When Republican voters in the poll were asked if they felt enthusiastic about any of the potential presidential candidates, just 5 percent volunteered Newt Gingrich, trailing Mitt Romney (9 percent), Mike Huckabee (8 percent), and Donald Trump (7 percent). But at this early stage in the campaign, most Republican voters aren't particularly excited about anyone - 56 percent were not enthusiastic about any of the potential candidates.

http://www.csmonitor.com/USA/Politics/2011/0511/Is-Donald-Trump-s-presidential-star-falling-Polls-and-pundits-see-a-dip

quote:
The fact that no [Rep candidate] consistently scores above 20 percent [in the polls] doesn't tell you that Trump is a leading candidate. It tells you that Republicans are very dissatisfied with their choices," says Mr. Ayres. "It tells you that this nomination battle is totally wide open, and there is an opportunity for a serious and credible candidate to catch fire and make a run. That serious and credible candidate is not Donald Trump."

...

In the end, general-election voters suggest that Trump is just plain unelectable. A majority of Americans – 58 percent – say they "would never vote for" Trump, according to the Quinnipiac poll. The only other potential candidate who scored a majority in the "never vote for" column was Ms. Palin, also at 58 percent.


 
Posted by AvidReader (Member # 6007) on :
 
So on the one hand, I don't get why my party likes Gingrich. I personally hold him responsible for the destruction of civil political discourse in this country.

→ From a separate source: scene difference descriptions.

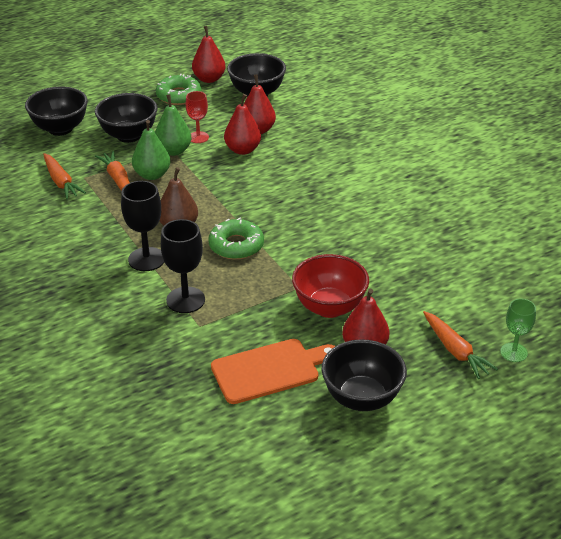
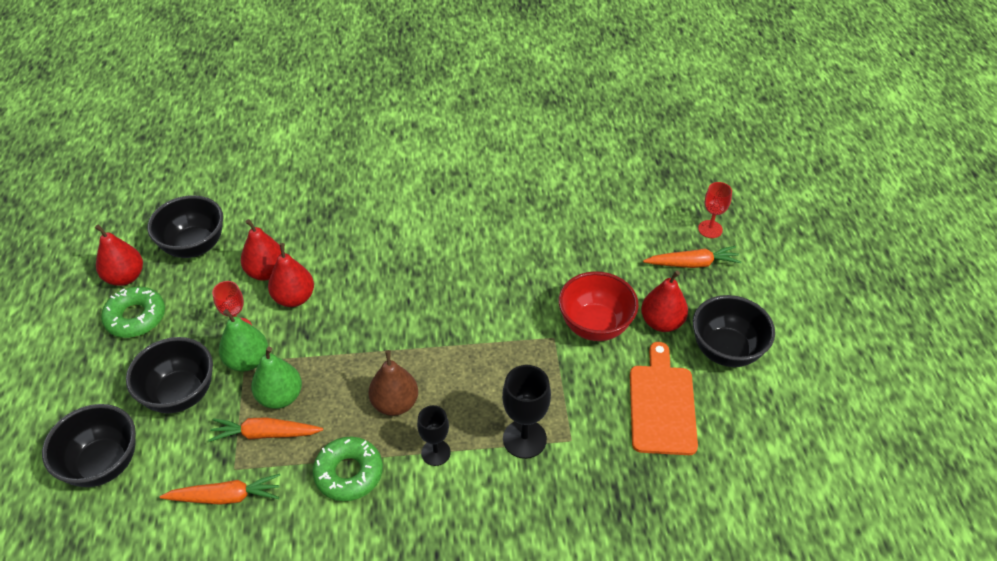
camera: 65 degrees left, 10 degrees up
black goblet [121,181,164,271] -> black goblet [417,405,451,466], size x0.66
green donut [208,218,264,260] -> green donut moved to [313,437,383,501]
green goblet [500,299,536,362] -> red goblet [698,182,732,238]

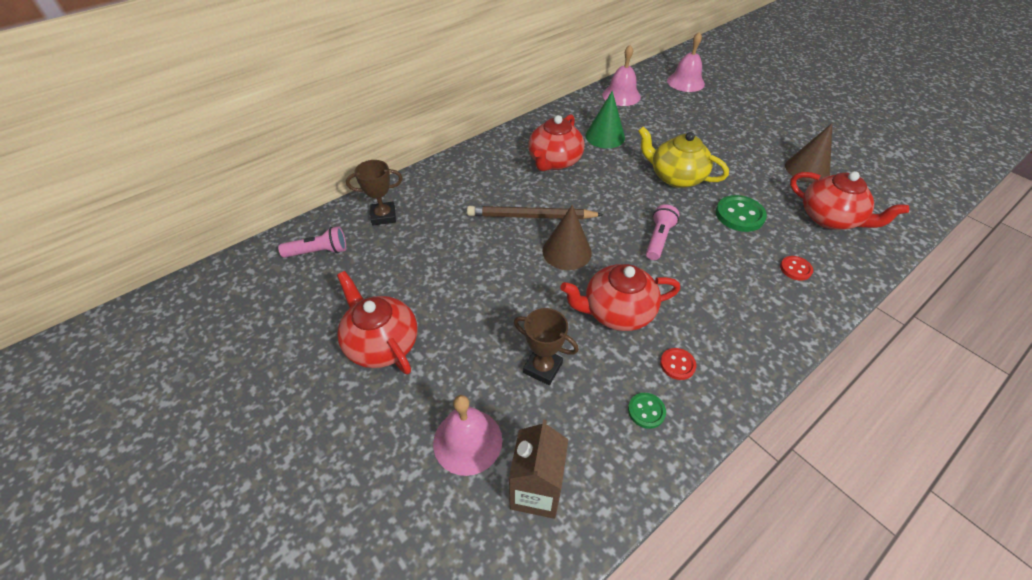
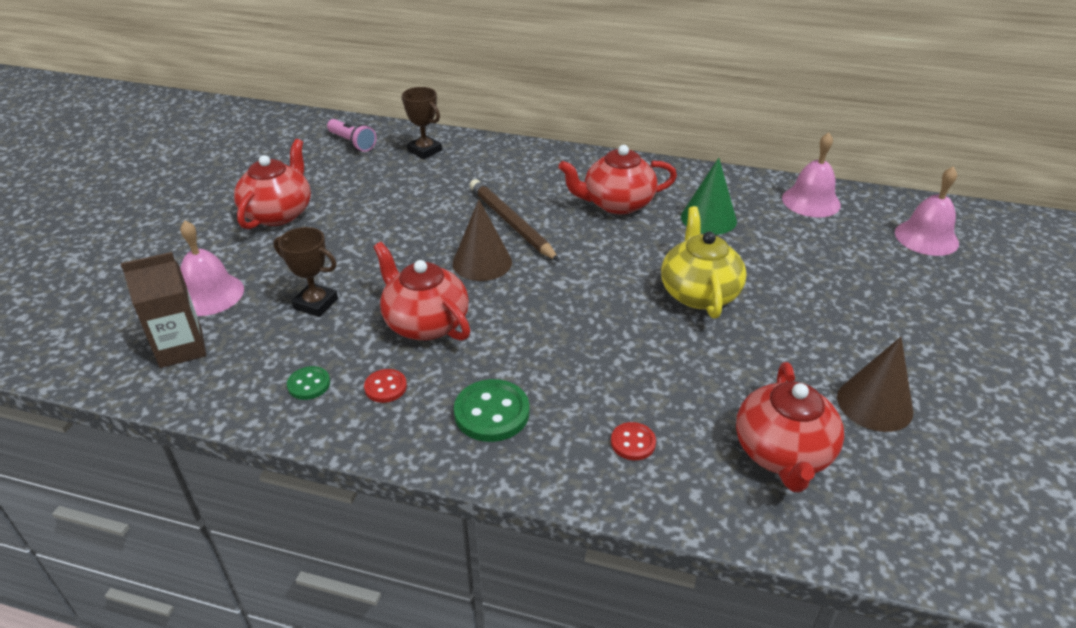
camera: 55 degrees right, 10 degrees down
brown trophy [514,308,579,385] -> brown trophy turned 60 degrees counterclockwise [273,227,338,317]
pink flashlight [646,204,680,260] -> none
green button [716,195,767,232] -> green button moved to [454,379,530,442]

On the other, it's nice to see that he and Palin are both unelectable. That does make me feel a little better.
 
Posted by Destineer (Member # 821) on :
 
Sounds like your party doesn't much like Gingrich, actually.
 
Posted by Samprimary (Member # 8561) on :
 
Yeah, they just 'like' him in the vague sense that there's nobody present as a potential candidate that the republicans are that much more enthusiastic about.
 
Posted by DDDaysh (Member # 9499) on :
 
Yes, and if 5% of support is the threshold for a group liking something then that's pretty scary.
 
Posted by Bella Bee (Member # 7027) on :
 
Trump has supposedly announced that he's not running after all.

On one hand, probably just as well. But on the other hand, Stewart and Colbert are going to be so disappointed.
 
Posted by Samprimary (Member # 8561) on :
 
quote:
After a roller-coaster flirtation with a presidential bid, Donald Trump bowed out of the 2012 contest in true Trump fashion on Monday, saying that while he would not be a candidate this year, if he had run, he would have been able to win the primary and the general election.

"I maintain the strong conviction that if I were to run, I would be able to win the primary and ultimately, the general election," Trump said in a statement on Monday.

"I already won, I just don't want to be president." - A joke candidate for idiots
 
Posted by DDDaysh (Member # 9499) on :
 
My only reaction to that is, "What an A**!"